[Entries taken from a collection]
——

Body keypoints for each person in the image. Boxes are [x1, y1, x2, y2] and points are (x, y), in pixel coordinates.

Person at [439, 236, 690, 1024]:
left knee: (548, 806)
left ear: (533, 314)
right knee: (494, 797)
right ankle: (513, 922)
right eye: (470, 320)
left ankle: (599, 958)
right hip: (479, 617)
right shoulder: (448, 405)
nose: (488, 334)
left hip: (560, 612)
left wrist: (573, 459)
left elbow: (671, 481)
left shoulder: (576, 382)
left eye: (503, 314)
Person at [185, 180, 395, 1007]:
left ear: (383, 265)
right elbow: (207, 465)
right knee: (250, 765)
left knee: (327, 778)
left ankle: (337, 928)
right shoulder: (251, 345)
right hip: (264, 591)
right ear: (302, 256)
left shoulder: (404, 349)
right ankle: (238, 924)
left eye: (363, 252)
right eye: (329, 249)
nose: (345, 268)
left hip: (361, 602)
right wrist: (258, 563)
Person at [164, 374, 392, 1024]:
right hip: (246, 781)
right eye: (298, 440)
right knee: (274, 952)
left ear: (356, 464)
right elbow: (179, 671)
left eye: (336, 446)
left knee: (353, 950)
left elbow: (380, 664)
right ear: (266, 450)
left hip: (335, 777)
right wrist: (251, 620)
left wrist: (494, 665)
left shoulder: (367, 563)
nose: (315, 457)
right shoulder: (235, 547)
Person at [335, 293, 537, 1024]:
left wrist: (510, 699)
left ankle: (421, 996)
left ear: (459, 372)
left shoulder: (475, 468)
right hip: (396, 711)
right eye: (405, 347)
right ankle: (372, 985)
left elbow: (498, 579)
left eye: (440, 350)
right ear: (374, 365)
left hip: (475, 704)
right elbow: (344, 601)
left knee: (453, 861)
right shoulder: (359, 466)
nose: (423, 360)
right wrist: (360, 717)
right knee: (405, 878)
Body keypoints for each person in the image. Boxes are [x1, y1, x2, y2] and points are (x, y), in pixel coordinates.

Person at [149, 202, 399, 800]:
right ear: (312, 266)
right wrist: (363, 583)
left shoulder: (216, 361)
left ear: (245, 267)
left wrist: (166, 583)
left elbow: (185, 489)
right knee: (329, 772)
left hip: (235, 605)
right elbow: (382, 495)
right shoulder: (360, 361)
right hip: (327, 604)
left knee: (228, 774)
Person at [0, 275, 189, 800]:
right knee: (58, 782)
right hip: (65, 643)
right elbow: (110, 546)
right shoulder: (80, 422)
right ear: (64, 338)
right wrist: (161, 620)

——

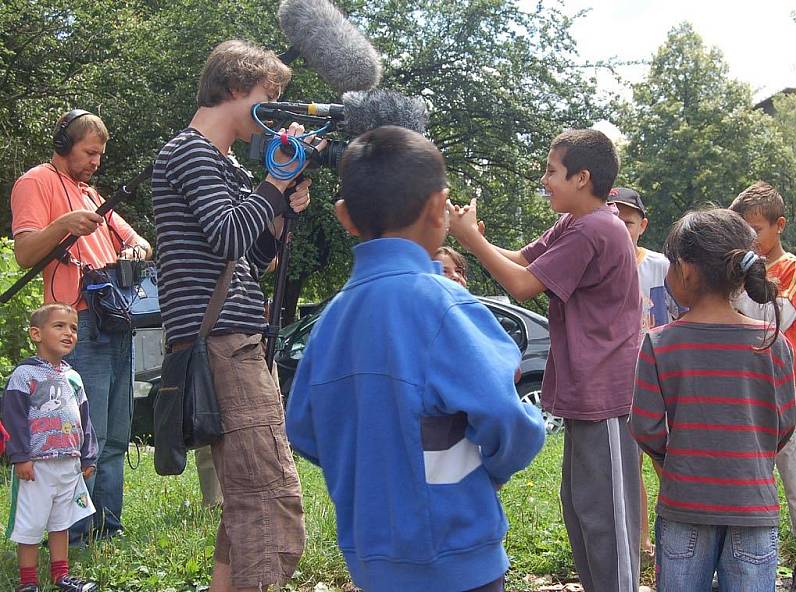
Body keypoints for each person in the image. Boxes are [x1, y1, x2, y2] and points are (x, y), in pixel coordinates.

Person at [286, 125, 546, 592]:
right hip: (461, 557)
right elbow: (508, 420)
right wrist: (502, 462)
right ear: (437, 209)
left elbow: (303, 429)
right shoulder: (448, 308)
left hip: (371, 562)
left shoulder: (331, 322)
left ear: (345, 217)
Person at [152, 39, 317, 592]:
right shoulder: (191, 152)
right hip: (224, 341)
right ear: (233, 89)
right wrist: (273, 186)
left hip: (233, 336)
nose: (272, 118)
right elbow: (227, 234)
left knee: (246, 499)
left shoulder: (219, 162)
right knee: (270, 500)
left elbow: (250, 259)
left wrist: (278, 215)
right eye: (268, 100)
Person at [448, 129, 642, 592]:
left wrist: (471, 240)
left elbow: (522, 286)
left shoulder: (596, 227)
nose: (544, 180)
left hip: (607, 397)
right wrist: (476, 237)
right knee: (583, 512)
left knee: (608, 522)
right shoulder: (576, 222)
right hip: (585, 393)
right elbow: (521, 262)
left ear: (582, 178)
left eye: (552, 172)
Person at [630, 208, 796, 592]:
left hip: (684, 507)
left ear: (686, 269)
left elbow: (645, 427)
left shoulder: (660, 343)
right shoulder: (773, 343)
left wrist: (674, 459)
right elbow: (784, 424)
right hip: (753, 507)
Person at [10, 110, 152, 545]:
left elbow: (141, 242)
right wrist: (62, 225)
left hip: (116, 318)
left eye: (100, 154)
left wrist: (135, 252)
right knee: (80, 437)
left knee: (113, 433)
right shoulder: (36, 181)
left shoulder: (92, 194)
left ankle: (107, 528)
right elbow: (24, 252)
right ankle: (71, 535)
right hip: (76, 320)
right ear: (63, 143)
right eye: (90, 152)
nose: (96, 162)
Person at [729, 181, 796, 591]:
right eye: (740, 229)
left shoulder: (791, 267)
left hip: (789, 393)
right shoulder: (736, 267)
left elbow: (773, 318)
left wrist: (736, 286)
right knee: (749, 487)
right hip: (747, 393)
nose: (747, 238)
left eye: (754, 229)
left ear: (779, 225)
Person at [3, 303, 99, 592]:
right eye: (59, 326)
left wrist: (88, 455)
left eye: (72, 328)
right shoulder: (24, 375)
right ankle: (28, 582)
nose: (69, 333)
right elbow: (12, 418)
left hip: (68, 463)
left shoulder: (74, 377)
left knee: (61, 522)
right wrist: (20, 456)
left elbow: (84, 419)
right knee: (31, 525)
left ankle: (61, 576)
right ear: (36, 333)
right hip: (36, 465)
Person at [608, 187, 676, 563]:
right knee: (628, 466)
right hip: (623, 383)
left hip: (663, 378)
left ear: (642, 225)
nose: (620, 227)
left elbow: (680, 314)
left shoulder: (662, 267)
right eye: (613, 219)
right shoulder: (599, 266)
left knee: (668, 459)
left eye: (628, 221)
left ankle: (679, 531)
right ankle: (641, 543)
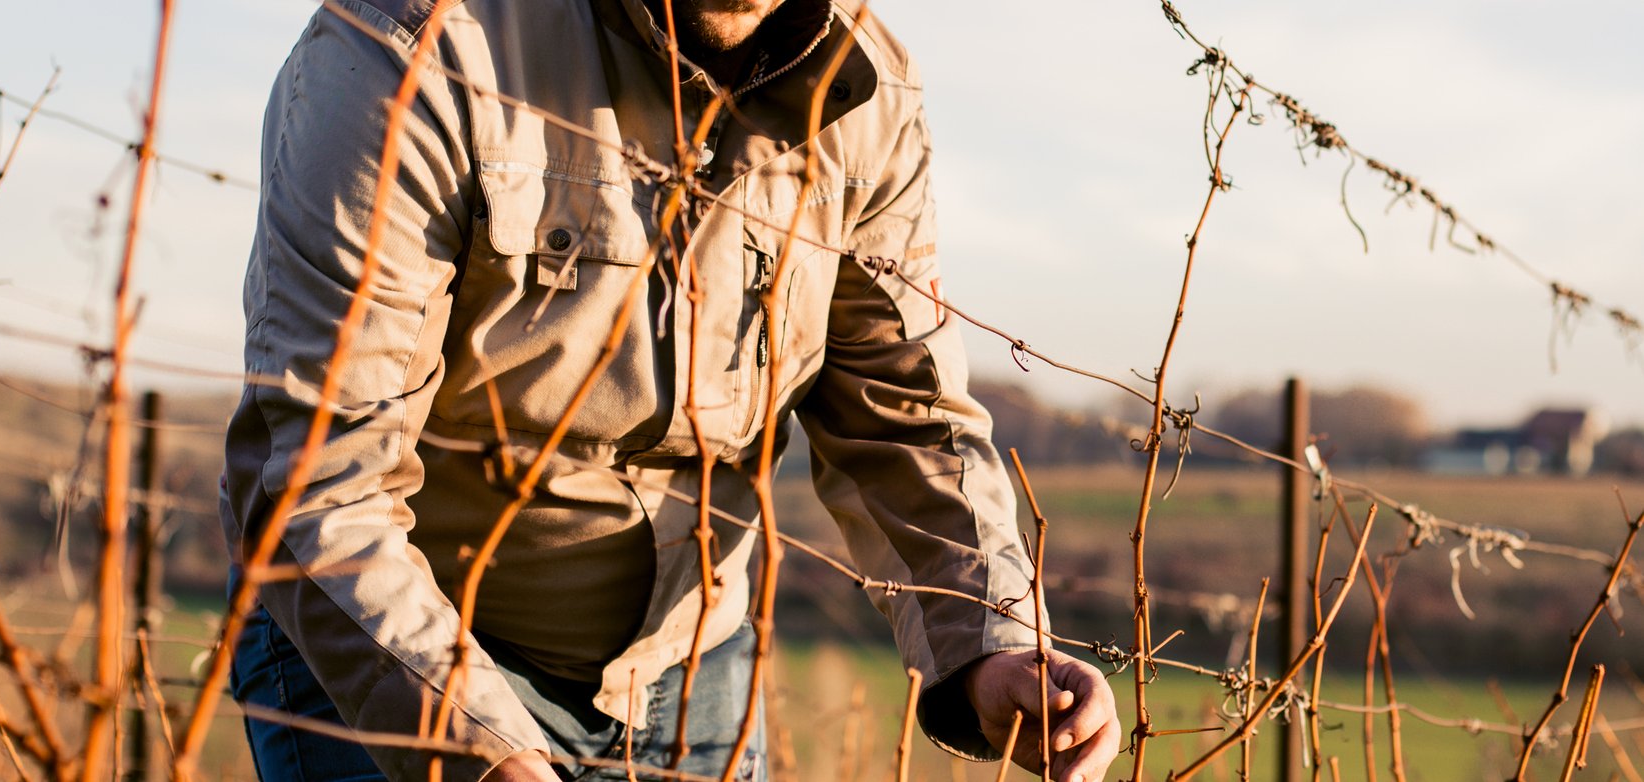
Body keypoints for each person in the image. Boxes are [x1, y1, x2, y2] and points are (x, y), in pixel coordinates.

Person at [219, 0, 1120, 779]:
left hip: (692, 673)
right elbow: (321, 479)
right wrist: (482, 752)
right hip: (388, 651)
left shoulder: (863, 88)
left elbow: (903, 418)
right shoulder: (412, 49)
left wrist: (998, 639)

——

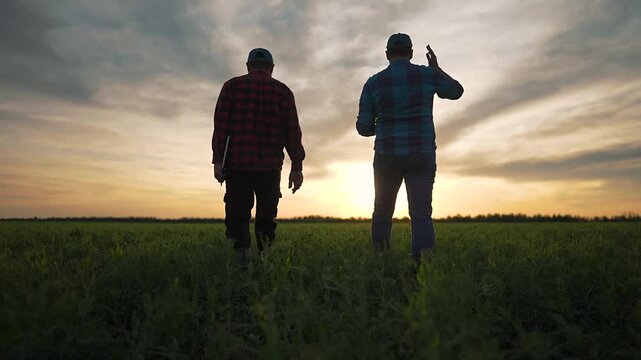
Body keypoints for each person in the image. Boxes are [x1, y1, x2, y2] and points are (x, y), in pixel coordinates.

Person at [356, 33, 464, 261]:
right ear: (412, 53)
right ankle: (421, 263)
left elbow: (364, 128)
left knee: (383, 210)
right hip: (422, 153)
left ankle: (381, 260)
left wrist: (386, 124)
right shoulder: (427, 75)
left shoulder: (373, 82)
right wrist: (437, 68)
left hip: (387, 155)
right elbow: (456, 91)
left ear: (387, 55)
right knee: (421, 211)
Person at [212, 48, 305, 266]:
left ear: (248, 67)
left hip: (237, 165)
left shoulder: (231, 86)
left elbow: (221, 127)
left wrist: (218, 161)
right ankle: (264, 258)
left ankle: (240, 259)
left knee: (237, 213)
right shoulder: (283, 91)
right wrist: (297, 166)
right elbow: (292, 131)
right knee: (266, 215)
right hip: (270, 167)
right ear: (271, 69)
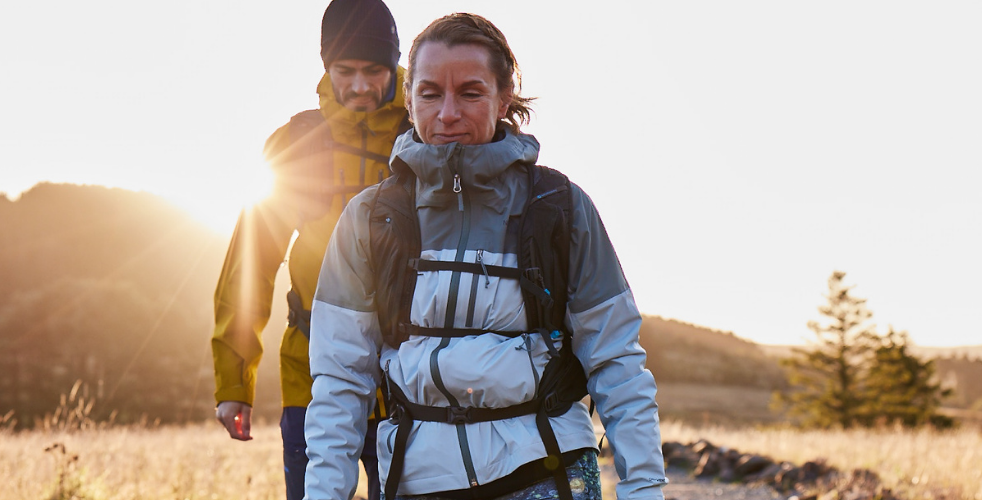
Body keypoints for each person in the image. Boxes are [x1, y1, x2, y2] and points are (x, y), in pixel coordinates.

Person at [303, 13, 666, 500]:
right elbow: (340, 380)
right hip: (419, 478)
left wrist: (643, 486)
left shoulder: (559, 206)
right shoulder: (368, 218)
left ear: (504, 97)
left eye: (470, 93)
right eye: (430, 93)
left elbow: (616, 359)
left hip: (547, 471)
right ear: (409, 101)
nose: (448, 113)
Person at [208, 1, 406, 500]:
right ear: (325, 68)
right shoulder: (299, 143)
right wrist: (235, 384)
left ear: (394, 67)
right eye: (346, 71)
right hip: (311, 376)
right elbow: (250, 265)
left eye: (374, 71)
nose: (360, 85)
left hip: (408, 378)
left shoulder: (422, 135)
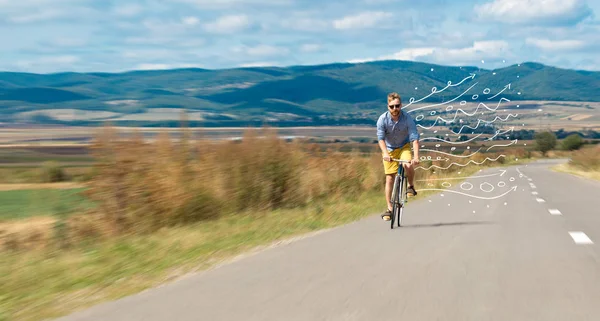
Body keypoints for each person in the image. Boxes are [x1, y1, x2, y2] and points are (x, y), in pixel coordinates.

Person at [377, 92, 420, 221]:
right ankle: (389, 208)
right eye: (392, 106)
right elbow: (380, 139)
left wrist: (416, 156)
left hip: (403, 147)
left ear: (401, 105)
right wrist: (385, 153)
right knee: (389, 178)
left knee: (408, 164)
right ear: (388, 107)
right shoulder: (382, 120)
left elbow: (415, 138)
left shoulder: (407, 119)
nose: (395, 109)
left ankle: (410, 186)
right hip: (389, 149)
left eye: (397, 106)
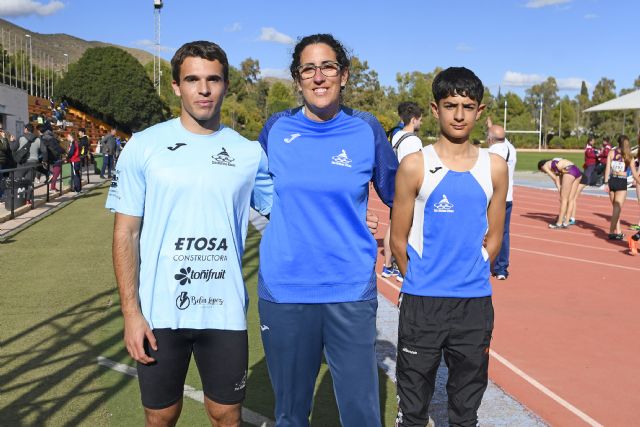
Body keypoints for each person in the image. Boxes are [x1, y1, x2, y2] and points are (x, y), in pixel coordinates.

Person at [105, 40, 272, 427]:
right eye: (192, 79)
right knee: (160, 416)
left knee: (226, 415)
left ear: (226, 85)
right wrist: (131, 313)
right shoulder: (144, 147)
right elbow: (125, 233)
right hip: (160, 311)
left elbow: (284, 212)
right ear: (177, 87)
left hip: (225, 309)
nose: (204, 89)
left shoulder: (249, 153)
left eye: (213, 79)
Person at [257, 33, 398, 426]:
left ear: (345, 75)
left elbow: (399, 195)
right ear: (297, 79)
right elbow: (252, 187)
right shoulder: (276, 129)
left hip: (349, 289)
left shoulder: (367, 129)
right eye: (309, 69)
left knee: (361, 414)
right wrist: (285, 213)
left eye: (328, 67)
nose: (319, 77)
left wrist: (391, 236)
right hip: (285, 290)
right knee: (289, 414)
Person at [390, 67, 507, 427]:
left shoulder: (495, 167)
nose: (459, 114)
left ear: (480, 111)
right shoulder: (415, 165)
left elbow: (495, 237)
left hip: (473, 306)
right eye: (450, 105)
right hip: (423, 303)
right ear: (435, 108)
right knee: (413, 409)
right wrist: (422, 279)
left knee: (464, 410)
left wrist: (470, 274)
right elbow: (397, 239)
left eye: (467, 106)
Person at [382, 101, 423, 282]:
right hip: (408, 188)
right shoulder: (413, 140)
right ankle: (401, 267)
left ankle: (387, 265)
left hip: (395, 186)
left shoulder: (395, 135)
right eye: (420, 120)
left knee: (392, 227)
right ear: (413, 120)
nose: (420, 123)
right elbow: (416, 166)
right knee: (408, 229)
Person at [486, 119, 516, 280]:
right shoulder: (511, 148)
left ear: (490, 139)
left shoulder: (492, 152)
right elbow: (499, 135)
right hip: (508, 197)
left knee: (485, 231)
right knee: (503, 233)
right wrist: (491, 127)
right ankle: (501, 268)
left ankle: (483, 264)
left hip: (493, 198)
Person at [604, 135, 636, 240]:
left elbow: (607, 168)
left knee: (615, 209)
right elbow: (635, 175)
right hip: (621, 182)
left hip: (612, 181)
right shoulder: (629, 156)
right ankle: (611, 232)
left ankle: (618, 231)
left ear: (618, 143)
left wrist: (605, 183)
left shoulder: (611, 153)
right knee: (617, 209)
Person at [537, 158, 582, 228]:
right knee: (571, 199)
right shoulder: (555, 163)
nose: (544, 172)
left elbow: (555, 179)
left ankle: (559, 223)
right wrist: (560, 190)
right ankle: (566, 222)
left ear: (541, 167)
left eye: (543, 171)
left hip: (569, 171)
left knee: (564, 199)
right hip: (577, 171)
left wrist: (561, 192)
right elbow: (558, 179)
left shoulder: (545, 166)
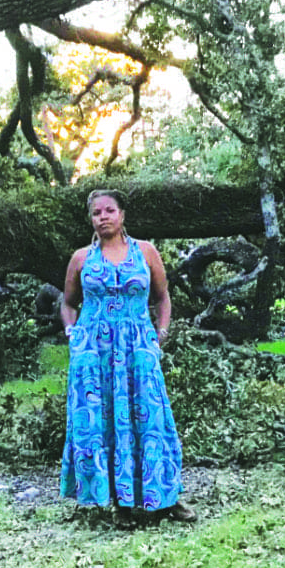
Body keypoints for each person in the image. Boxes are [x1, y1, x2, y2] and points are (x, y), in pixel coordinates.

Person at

——

EXERCISE DETAILS => In the entries above, the lines from the one bearing "right hip: (585, 393)" up to and including the one bearing "right ankle: (71, 535)" should be transcribed exactly; no other line is wanted.

SOLUTION BELOW =>
right hip: (585, 393)
right elbow: (521, 262)
left ear: (582, 178)
left eye: (552, 172)
Person at [630, 208, 796, 592]:
left hip: (684, 507)
left ear: (686, 269)
left elbow: (645, 427)
left shoulder: (660, 343)
right shoulder: (773, 343)
left wrist: (674, 459)
right elbow: (784, 424)
right hip: (753, 507)
Person at [10, 110, 152, 545]:
left elbow: (141, 242)
right wrist: (62, 225)
left hip: (116, 318)
left eye: (100, 154)
left wrist: (135, 252)
right knee: (80, 437)
left knee: (113, 433)
right shoulder: (36, 181)
left shoulder: (92, 194)
left ankle: (107, 528)
right elbow: (24, 252)
right ankle: (71, 535)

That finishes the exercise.